Scan the data, and whenever a line contains "indent", copy it.
━━━ Entries provided ━━━
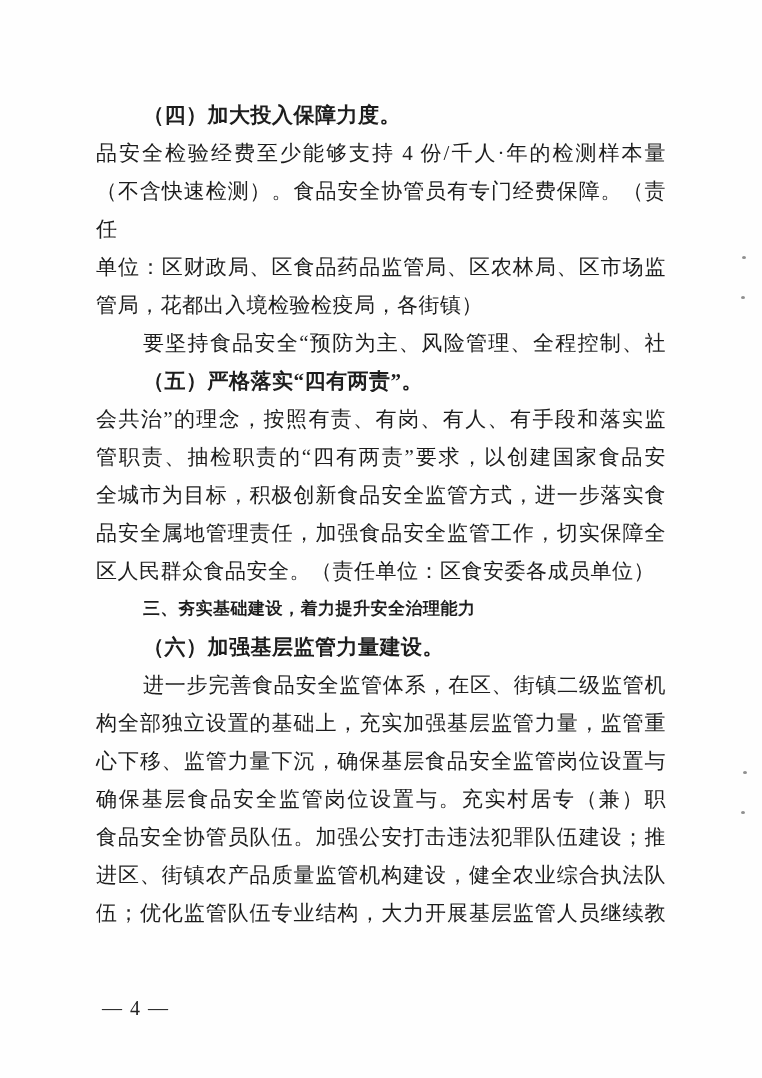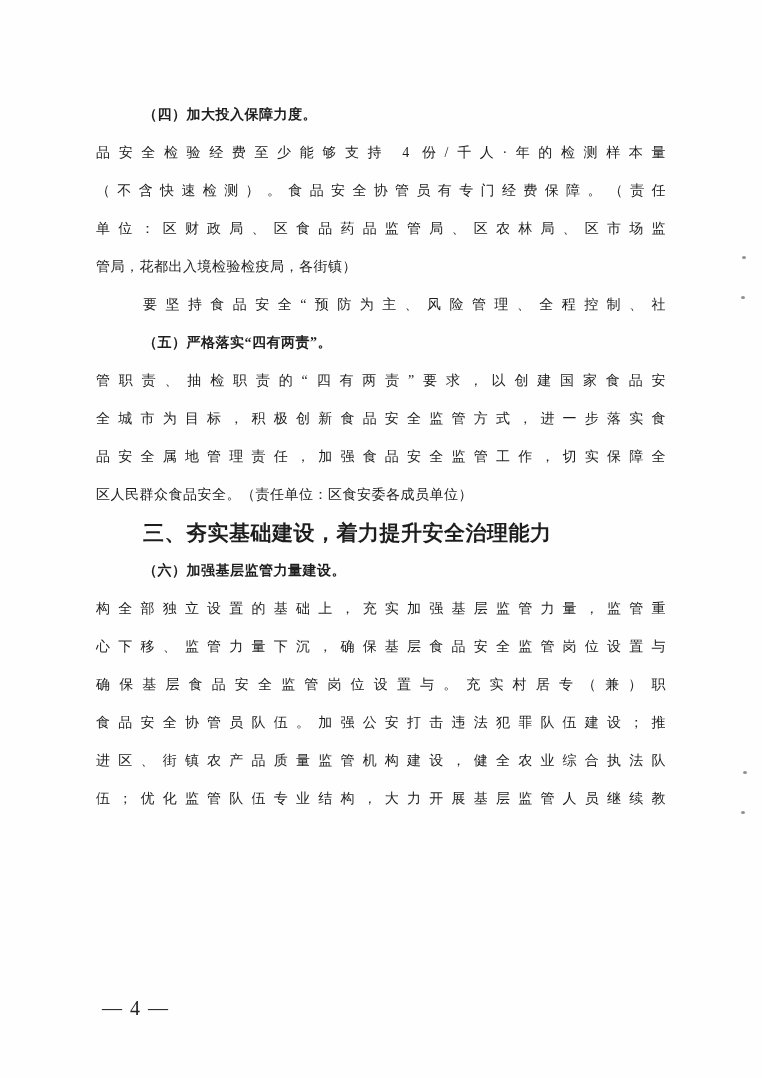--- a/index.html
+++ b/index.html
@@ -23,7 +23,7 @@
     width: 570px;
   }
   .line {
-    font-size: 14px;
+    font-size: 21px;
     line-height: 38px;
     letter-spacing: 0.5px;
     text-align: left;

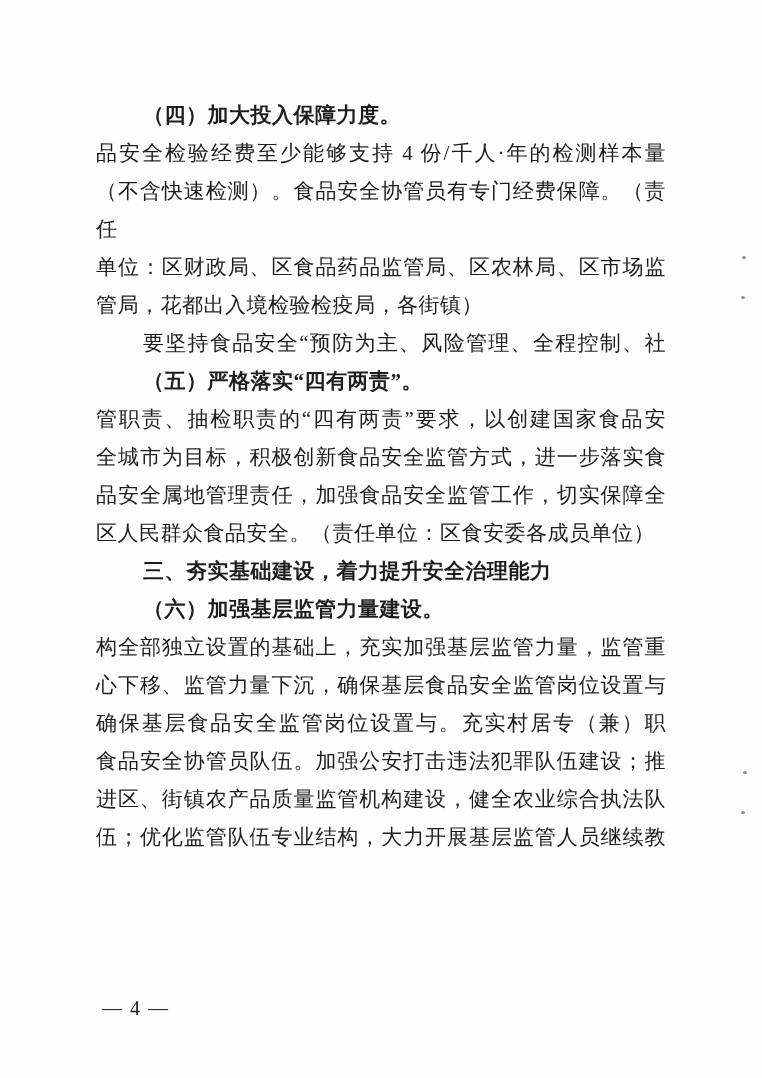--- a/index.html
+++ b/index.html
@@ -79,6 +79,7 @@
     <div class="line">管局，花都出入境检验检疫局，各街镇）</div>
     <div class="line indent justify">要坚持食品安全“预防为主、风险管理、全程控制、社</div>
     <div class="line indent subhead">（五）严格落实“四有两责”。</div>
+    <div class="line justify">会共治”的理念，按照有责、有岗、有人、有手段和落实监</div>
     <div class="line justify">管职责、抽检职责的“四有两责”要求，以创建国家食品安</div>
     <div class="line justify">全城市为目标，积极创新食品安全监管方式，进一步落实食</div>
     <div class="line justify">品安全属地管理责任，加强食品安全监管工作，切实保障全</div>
━━━
━━━ Entries provided ━━━
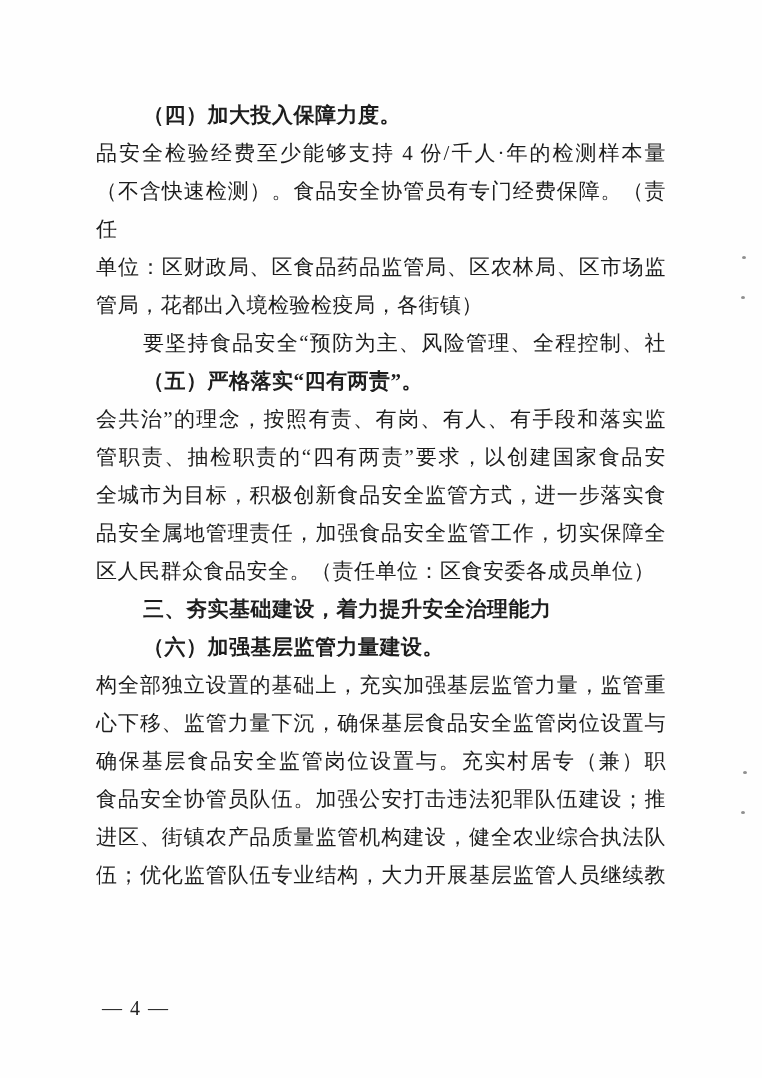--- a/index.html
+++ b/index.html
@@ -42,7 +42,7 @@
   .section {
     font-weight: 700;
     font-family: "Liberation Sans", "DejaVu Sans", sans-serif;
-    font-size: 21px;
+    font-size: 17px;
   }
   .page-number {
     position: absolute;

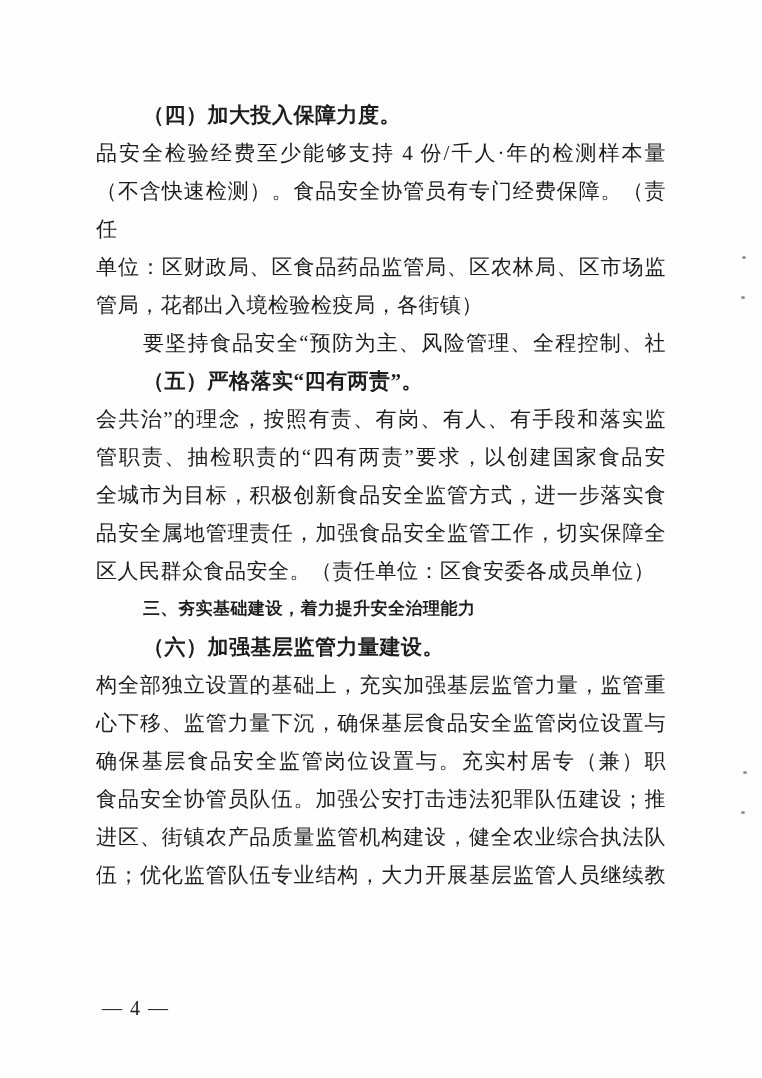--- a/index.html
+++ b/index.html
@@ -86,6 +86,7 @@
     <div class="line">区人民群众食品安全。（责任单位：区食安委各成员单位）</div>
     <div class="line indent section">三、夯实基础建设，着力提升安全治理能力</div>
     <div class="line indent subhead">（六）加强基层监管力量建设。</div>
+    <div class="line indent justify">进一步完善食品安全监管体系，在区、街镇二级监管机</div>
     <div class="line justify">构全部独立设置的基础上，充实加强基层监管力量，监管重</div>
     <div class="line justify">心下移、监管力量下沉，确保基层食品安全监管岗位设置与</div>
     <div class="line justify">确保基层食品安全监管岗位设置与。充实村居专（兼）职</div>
━━━
*Output for this exercise*.
     <div class="line indent justify">要坚持食品安全“预防为主、风险管理、全程控制、社</div>
     <div class="line indent subhead">（五）严格落实“四有两责”。</div>
     <div class="line indent section">三、夯实基础建设，着力提升安全治理能力</div>
     <div class="line indent subhead">（六）加强基层监管力量建设。</div>
+    <div class="line indent justify">进一步完善食品安全监管体系，在区、街镇二级监管机</div>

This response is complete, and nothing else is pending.